Analog quantum simulation of the Rabi model in the ultra-strong coupling regime.

Nat Commun 2017 10 3;8(1):779. Epub 2017 Oct 3.

Physikalisches Institut, Karlsruhe Institute of Technology, Wolfgang-Gaede-Straße 1, 76131, Karlsruhe, Germany.

The quantum Rabi model describes the fundamental mechanism of light-matter interaction. It consists of a two-level atom or qubit coupled to a quantized harmonic mode via a transversal interaction. In the weak coupling regime, it reduces to the well-known Jaynes-Cummings model by applying a rotating wave approximation. The rotating wave approximation breaks down in the ultra-strong coupling regime, where the effective coupling strength g is comparable to the energy ω of the bosonic mode, and remarkable features in the system dynamics are revealed. Here we demonstrate an analog quantum simulation of an effective quantum Rabi model in the ultra-strong coupling regime, achieving a relative coupling ratio of g/ω ~ 0.6. The quantum hardware of the simulator is a superconducting circuit embedded in a cQED setup.
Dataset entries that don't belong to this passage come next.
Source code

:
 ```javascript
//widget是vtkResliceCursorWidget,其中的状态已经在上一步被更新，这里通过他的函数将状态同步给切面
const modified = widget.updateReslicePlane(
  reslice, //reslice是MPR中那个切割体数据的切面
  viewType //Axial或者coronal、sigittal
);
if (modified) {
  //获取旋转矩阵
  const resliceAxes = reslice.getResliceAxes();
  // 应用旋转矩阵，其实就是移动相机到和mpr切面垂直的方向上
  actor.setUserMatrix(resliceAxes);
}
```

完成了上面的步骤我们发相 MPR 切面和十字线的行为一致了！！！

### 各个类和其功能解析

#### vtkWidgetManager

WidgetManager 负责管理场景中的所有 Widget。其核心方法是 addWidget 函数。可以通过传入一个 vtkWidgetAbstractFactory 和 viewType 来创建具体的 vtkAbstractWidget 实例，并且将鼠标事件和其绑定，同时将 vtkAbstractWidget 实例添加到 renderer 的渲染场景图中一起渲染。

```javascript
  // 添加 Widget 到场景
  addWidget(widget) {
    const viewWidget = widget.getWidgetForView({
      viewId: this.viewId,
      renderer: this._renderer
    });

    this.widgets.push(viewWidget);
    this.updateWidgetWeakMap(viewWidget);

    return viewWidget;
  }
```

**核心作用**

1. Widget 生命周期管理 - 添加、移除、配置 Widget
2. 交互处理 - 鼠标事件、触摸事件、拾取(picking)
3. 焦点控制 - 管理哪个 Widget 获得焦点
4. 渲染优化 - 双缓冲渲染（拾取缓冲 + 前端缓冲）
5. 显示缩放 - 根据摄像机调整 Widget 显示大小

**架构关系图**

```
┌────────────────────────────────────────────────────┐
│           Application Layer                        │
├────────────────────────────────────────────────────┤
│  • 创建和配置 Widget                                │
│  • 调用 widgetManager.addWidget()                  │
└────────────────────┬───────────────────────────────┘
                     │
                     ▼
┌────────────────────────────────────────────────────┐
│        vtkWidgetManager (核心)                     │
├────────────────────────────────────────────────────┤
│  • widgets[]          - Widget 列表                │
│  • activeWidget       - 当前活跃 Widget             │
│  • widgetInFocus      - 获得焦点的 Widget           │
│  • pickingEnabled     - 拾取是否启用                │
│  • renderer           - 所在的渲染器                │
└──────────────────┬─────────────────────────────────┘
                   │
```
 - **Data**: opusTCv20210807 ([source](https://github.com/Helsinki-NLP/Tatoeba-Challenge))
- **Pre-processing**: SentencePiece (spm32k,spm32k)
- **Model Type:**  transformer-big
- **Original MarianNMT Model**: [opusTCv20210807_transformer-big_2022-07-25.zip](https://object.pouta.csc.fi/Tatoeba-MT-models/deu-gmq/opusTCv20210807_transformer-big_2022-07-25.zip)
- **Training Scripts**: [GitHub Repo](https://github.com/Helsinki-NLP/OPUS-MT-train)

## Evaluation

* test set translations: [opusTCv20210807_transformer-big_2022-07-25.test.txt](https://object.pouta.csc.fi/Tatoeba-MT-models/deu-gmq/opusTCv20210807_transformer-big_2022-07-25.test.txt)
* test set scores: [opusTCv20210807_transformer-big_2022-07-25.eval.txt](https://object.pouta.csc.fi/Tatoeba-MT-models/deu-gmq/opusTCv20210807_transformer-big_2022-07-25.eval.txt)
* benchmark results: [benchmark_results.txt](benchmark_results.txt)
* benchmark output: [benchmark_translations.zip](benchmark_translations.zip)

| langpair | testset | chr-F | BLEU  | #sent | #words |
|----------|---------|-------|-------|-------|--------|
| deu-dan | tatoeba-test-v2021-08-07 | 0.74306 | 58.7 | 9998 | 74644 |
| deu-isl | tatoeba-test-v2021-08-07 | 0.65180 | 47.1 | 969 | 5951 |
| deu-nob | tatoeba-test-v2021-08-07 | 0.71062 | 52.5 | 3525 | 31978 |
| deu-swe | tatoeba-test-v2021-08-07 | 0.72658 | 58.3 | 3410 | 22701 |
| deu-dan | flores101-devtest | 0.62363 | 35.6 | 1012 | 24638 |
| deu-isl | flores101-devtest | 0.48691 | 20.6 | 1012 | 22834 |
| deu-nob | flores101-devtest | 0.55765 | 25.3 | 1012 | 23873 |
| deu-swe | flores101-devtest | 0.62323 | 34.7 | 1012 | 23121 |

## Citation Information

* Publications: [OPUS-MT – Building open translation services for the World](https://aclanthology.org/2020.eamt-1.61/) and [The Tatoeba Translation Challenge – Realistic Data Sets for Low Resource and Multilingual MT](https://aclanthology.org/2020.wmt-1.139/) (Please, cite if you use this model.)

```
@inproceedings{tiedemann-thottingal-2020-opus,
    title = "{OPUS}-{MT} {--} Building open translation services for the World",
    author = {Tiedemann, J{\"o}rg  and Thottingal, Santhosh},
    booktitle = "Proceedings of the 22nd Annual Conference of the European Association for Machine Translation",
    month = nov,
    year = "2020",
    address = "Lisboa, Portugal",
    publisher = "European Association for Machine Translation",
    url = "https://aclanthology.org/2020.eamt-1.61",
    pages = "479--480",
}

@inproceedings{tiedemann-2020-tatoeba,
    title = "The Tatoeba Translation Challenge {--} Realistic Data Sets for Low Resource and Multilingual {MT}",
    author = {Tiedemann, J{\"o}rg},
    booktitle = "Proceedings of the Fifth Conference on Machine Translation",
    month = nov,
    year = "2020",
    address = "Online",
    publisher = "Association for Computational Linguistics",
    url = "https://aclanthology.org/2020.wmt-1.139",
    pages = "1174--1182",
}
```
We observe fast and periodic quantum state collapses and revivals of the initial qubit state, being the most distinct signature of the synthesized model.An analog quantum simulation scheme has been explored with a quantum hardware based on a superconducting circuit. Here the authors investigate the time evolution of the quantum Rabi model at ultra-strong coupling conditions, which is synthesized by slowing down the system dynamics in an effective frame.